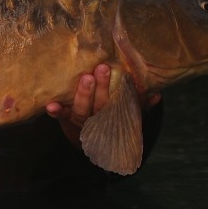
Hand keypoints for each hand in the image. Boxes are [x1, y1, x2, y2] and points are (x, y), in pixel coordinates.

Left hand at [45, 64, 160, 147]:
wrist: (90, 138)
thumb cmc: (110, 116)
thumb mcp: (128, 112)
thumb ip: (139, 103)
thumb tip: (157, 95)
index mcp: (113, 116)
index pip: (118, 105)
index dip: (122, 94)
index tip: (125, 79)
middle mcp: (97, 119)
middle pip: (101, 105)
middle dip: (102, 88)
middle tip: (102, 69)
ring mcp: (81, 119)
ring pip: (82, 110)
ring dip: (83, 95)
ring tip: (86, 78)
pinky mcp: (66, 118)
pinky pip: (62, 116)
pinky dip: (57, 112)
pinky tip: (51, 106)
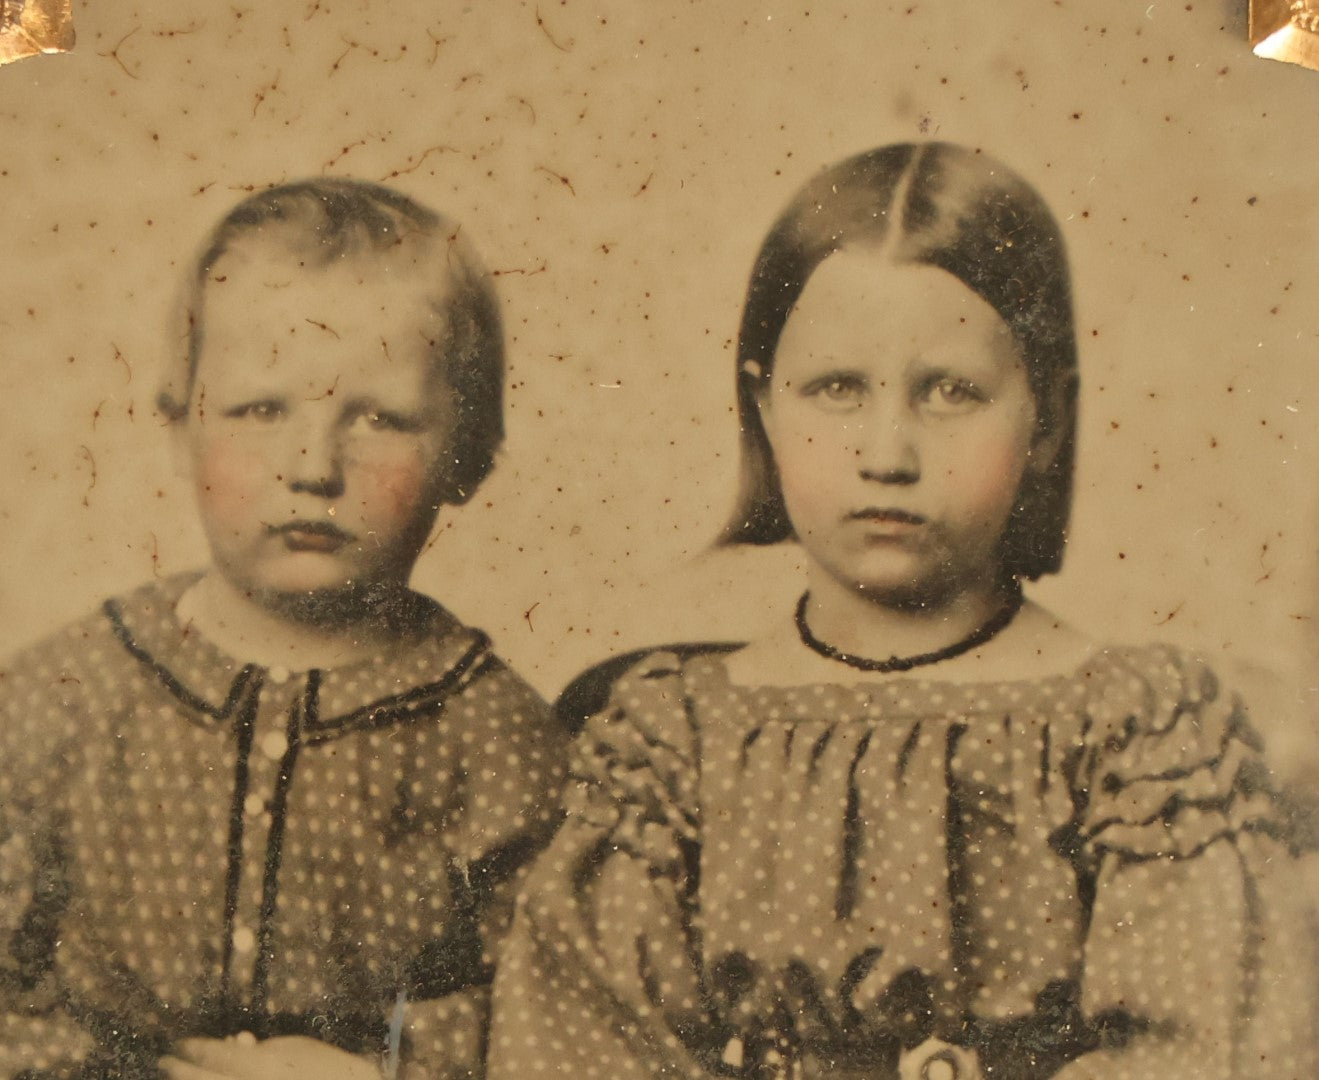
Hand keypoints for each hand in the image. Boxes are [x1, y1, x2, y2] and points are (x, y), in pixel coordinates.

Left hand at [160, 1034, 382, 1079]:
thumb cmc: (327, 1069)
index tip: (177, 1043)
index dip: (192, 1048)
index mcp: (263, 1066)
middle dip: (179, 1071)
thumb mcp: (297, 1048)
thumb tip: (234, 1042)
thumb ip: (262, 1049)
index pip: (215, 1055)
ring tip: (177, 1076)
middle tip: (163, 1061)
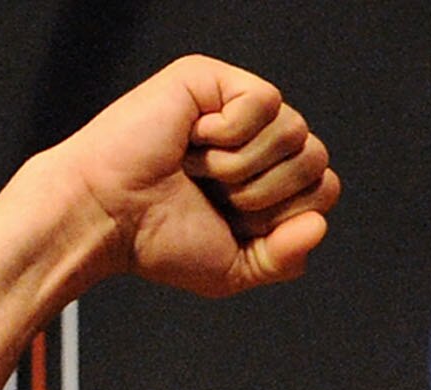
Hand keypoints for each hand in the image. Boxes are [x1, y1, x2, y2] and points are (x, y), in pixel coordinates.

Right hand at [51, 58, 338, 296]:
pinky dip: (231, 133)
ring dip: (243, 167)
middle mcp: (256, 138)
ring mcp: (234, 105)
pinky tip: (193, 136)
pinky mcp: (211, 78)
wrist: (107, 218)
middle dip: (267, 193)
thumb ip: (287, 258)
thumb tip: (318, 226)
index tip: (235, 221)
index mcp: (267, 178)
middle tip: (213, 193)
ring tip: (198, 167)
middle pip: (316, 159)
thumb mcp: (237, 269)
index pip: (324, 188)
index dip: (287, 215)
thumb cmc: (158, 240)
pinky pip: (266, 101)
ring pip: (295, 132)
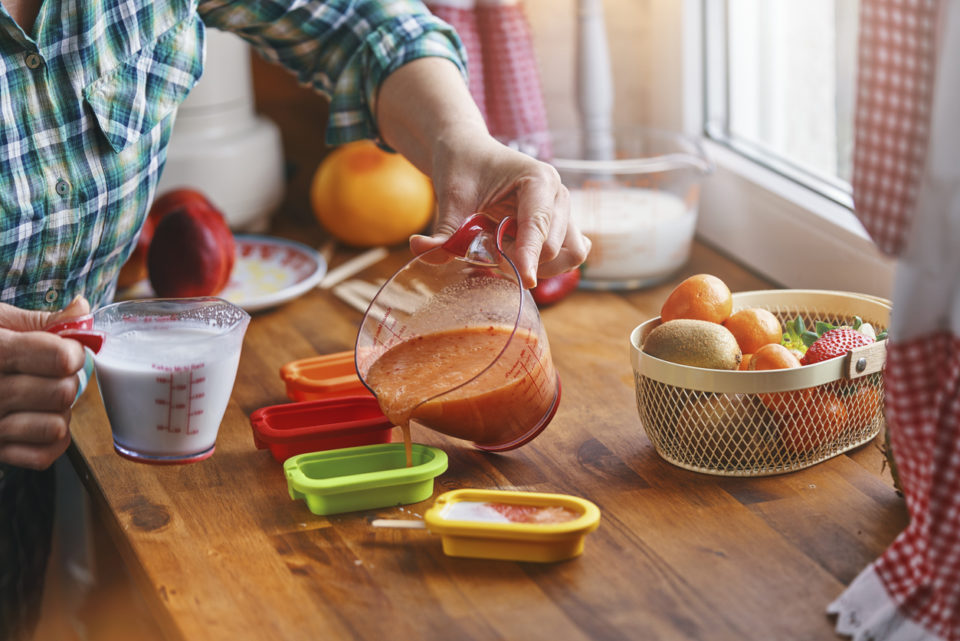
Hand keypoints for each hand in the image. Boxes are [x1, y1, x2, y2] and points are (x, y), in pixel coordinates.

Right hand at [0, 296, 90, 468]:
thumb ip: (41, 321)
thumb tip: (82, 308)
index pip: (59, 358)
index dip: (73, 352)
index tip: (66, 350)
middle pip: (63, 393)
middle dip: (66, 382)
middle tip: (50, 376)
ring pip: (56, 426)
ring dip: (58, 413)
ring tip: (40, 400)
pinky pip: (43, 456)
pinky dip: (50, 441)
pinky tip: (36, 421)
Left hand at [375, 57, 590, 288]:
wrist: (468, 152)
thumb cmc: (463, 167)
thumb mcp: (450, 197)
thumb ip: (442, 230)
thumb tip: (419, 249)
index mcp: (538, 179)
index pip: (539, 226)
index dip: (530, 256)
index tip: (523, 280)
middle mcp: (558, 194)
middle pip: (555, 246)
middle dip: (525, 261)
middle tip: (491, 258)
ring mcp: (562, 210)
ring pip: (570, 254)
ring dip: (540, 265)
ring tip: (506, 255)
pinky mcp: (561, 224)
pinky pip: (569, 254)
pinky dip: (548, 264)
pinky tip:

────

## PROBLEM DETAILS
Using the listing above, repeat word for word each line from the one with "ring dip: (243, 167)" down to the one with "middle tip: (50, 376)", both included. Omit all pictures.

## SOLUTION TO THIS TASK
ring dip: (243, 167)
middle mcp: (256, 138)
ring mcp: (234, 105)
pinky tip: (193, 136)
pinky mcp: (211, 78)
wrist: (107, 218)
middle dip: (267, 193)
thumb ip: (287, 258)
thumb tip: (318, 226)
index tip: (235, 221)
index mcp: (267, 178)
middle tip: (213, 193)
ring tip: (198, 167)
middle pip: (316, 159)
thumb mcp: (237, 269)
index pip: (324, 188)
index dip: (287, 215)
thumb cmc: (158, 240)
pinky pip: (266, 101)
ring pip: (295, 132)
Hand keypoints for each hand in the image. Boxes are [x1, y1, x2, y2] and points are (x, y), in pixel coordinates.

Right hand at [0, 296, 90, 468]:
thumb ip: (41, 321)
thumb tip: (82, 308)
index pip: (59, 358)
index dip: (73, 352)
index tip: (66, 350)
middle pip: (63, 393)
middle dip: (66, 382)
middle tip: (50, 376)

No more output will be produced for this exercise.